▶ **Teks Latihan**
────────────────
Hari Sabtu, Pekan Biasa ke-XXX
Rm. 11:1-2a,11-12,25-29;
Mzm. 94:12-13a,14-15;
Luk. 14:1.7-11
Jadikanlah hatiku seperti hati-Mu!
Ada sebuah ingatan saya yang indah: Salah satu doa singkat yang pernah diajarkan oleh guru agama saya sebelum menerima komuni pertama tempo doeloe adalah doa ini: “Yesus yang lemah lembut dan rendah hati” dan sebagai umat kita menjawab secara pribadi: “Jadikanlah hatiku seperti hati-Mu”, kadang-kadang sebagai kelompok kita bisa menjawab: “Jadikanlah hati kami seperti hatimu”. Tentu saja doa ini menjadi sebuah doa singkat yang harus dihafal supaya tidak dimarahi guru agama dan bisa menerima komuni pertama. Setelah cukup lama mendoakan doa singkat ini baru perlahan-lahan saya mengerti makna yang terdalam dari doa ini. Kebajikan kerendahan hati diajarkan oleh hidup Yesus sendiri.
────────────────
▶ **Catatan Hasil Ekstraksi**
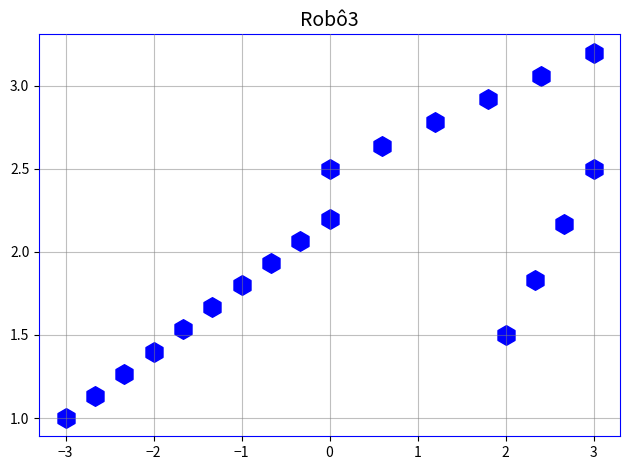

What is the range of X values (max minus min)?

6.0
────────────────
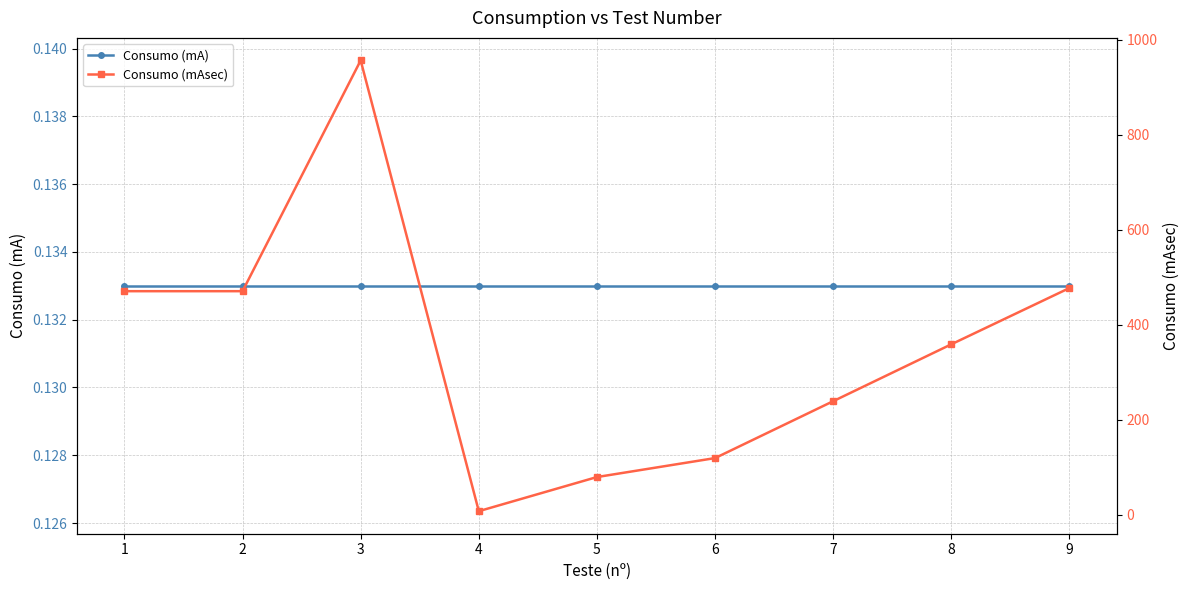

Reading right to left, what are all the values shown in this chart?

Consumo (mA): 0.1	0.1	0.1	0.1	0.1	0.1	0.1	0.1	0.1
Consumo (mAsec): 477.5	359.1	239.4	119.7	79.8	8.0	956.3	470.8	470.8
────────────────
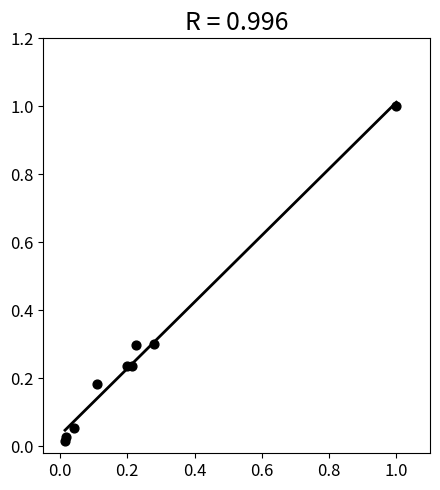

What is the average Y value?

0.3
────────────────
▶ **Tugas Tertulis A**
Berdasarkan renungan tentang kerendahan hati, jelaskan dalam satu sampai tiga kalimat mengapa doa singkat yang diajarkan guru agama harus dihafal.
▶ **Tugas Tertulis B**
Dalam renungan tentang kerendahan hati, kebajikan apa yang disebut diajarkan oleh hidup Yesus sendiri?
Catatan-catatan ini diambil dari sumber yang berbeda.

▶ **Jawaban Latihan A**
Doa singkat itu harus dihafal supaya penulis tidak dimarahi guru agama dan bisa menerima komuni pertama.

▶ **Jawaban Latihan B**
Kebajikan kerendahan hati.